Littérature étrangère

Jakob Guanzon

Abondance

illustration

Chronique de Stanislas Rigot

Librairie Lamartine (Paris)

Construit comme le meilleur des polars, ce roman aux allures de brûlot social sur fond d’Amérique en crise ravive et, de quelle manière, la figure du perdant magnifique si chère à Leonard Cohen.
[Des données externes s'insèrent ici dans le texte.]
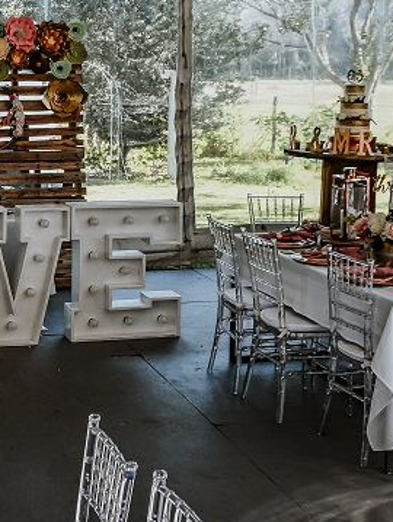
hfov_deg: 21.8
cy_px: 179
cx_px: -3
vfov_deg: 29.6
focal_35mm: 65
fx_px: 982
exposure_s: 1/250
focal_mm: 18
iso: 400
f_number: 5.6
Henry emmène son fils Junior fêter son anniversaire au McDonald’s. Quoi de plus banal ? Si ce n’est qu’Henry se lave dans les toilettes. Si ce n’est qu’Henry est au cents près. Si ce n’est qu’Henry et Junior dorment dans leur voiture et cela visiblement depuis quelque temps déjà. Mais le vent semble vouloir tourner et pour une fois dans la bonne direction : Henry a un entretien d’embauche le lendemain. Aussi, en plus de ce repas, il a décidé de leur offrir une nuit dans un motel, une nuit qui représente ce qu’il appelle « la perspective du confort », pour mettre ainsi un maximum de chances de son côté et parachever sa préparation, ce rendez-vous ayant des allures de dernière chance. À partir de cette scène d’ouverture déjà étouffante – Abondance ne laisse que peu de place à la respiration –, le récit s’ouvre en deux : d’un côté le présent avec le suspense vite implacable qui se dessine autour du fameux entretien à venir et, de l’autre, des remontées successives dans le passé d’Henry à différentes époques de sa vie, pour que nous comprenions par bribes comment cet homme a pu en arriver là. La structure du livre, d’une grande fluidité, malgré la variété des flash-back et leur différente temporalité, se révèle vite impressionnante et ne fait qu’alimenter un petit peu plus encore la tension qui monte le long de chapitres qui ont pour intitulé la somme d’argent qu’à Henry en poche à l’ouverture de ceux-ci (nous commençons avec 89,34 dollars). Le style de Jakob Guanzon, d’une grande acuité, se montre à la hauteur des prétentions affichées avec un sens de l’image, du personnage et de l’action d’une maîtrise étonnante pour un premier roman : résultat Jakob Guanzon a décroché une place en finale du National Book Award et se révèle être un auteur dont il nous faut déjà retenir le nom.